During the COVID-19 pandemic, the alcohol industry and distillers have become unlikely heroes by using their skills and resources to fill a glaring need. While there is no way to quantify the effects of their work, their willingness to help has surely saved lives and provided many vulnerable workers with access to hand sanitizer.
What remains to be seen is how quickly the distilleries are able to convert back to business as usual once the pandemic subsides. They may need time and financial support to ensure their equipment is safe for producing drinkable alcohol again.
Have FDA regulations changed on the type of alcohol that can be used for hand sanitizer?

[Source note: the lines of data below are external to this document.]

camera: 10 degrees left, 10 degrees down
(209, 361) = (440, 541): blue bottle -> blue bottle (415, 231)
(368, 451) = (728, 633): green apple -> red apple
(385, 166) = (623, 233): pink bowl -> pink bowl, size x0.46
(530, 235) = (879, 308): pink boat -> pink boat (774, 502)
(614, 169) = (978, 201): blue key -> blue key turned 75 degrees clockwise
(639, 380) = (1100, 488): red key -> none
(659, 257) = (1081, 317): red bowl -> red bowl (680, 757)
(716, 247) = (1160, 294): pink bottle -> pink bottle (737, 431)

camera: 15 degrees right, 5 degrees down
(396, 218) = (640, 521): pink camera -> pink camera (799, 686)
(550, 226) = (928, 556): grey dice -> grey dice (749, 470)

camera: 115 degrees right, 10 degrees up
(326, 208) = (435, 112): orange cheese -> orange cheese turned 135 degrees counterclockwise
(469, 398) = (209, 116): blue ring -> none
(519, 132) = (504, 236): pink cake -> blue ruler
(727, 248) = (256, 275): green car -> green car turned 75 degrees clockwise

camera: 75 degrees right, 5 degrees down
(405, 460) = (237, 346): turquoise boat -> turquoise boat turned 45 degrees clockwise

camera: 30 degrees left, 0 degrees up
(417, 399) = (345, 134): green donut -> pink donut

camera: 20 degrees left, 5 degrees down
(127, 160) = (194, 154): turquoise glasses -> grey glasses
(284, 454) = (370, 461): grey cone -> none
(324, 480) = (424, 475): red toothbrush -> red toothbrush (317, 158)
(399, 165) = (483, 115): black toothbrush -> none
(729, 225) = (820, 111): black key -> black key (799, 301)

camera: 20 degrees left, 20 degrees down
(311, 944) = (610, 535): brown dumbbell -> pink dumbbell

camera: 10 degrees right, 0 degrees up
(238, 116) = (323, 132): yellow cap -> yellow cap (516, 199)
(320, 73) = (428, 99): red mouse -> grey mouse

Yes, in the wake of the coronavirus and shortages of hand sanitizer, which has been deemed essential in fighting the virus, the FDA has relaxed certain regulations concerning the production of hand sanitizer. Plants that produce ethanol, including distilleries, are working to convert production to hand sanitizer while still ensuring a safe and effective product. The FDA is still working to ensure purity and proper equipment usage while working with producers to allow them to contribute to efforts to curb the virus.
Why is this important?
When the coronavirus first began to spread, health officials urged people to wash their hands and use hand sanitizer. This triggered a buying spree that emptied store shelves and left vulnerable populations, including first responders, without hand sanitizer. Allowing distilleries to produce hand sanitizer is addressing an urgent need.
Who has this helped?
Increased production of hand sanitizer from distilleries has allowed first responders, health care professionals and other essential employees who are working on the frontlines to have access to disinfectants.
How is it made?
Distilleries are using grain to produce hand sanitizer. The grain goes through a milling, fermentation and distillation process until a high-proof alcohol is created. At that point, glycerin, aloe and hydrogen peroxide are added in order to provide a moisturizing product. Before it is bottled, the product is evaluated to make sure that it meets both CDC and WHO guidelines, which recommend an alcohol content of 60% to 70%. One of the biggest challenges distilleries are facing when it comes to producing hand sanitizer is finding enough supplies for bottling.